The exercise → Please rewrite the rows starting with the line with "pose: elev=207.8 azim=147.4" and going on through the line with "Dot at: (128, 104)", substituting "view" for each "pose" and leaving everything else unchanged.

Dataset records →
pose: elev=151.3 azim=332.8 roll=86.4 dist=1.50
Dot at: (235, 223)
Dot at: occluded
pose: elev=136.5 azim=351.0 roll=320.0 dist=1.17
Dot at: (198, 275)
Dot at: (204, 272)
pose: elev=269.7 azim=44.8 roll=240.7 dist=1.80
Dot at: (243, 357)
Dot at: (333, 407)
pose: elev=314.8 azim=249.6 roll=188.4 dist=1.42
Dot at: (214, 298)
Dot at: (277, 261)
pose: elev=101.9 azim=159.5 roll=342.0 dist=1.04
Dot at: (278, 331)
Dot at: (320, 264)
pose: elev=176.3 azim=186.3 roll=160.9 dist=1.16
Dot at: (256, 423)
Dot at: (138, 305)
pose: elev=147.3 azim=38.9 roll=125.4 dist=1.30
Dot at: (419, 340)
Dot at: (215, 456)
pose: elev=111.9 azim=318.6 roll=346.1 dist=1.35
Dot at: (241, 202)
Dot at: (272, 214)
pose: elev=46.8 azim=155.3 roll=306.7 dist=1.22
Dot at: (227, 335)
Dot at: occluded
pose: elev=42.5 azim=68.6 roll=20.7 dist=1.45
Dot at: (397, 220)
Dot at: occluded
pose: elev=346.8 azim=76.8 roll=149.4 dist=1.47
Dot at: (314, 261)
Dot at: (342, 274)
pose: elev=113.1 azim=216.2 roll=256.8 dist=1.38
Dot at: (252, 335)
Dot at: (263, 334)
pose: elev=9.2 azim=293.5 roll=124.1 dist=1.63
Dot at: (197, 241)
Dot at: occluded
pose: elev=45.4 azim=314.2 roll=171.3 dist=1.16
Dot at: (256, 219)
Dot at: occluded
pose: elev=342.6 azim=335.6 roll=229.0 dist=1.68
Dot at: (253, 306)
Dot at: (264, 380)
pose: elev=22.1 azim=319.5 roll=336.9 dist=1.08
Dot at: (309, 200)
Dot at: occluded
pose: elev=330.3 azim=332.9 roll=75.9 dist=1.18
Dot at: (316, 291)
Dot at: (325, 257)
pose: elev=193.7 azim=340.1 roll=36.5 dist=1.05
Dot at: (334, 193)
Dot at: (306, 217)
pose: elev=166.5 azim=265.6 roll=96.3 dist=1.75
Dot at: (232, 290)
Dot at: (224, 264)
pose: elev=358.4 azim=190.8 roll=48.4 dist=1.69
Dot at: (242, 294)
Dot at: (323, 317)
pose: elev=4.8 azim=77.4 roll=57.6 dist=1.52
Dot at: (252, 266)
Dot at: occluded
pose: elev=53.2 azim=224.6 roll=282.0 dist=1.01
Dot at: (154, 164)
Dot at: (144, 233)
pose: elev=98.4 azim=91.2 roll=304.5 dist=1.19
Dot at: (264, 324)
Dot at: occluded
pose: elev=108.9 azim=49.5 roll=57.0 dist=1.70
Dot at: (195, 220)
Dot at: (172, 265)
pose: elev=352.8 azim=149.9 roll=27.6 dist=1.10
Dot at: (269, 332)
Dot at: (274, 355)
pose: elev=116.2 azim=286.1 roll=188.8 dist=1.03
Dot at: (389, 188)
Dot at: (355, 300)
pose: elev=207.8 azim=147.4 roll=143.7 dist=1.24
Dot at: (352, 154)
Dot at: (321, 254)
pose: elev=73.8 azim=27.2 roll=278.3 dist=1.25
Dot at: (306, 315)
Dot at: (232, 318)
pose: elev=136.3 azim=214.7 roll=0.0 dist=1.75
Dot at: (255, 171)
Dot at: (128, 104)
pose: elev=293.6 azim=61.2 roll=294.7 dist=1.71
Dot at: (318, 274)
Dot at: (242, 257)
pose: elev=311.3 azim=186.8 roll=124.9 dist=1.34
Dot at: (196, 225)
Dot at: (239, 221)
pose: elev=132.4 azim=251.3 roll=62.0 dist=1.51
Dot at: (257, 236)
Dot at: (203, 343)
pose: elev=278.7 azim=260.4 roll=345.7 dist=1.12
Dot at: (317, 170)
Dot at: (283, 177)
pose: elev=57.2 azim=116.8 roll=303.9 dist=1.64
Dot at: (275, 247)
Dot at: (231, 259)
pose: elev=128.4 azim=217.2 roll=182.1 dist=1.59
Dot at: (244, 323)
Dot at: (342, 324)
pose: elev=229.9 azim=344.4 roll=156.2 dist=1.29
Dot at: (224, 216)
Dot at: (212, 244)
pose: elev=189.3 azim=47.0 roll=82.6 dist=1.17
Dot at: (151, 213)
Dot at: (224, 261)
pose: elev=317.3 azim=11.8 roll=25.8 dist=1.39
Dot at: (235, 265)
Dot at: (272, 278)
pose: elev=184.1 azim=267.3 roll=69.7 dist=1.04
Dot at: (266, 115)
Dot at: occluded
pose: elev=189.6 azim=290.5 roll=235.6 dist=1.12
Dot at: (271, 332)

Answer to this problem →
view: elev=207.8 azim=147.4 roll=143.7 dist=1.24
Dot at: (352, 154)
Dot at: (321, 254)
view: elev=73.8 azim=27.2 roll=278.3 dist=1.25
Dot at: (306, 315)
Dot at: (232, 318)
view: elev=136.3 azim=214.7 roll=0.0 dist=1.75
Dot at: (255, 171)
Dot at: (128, 104)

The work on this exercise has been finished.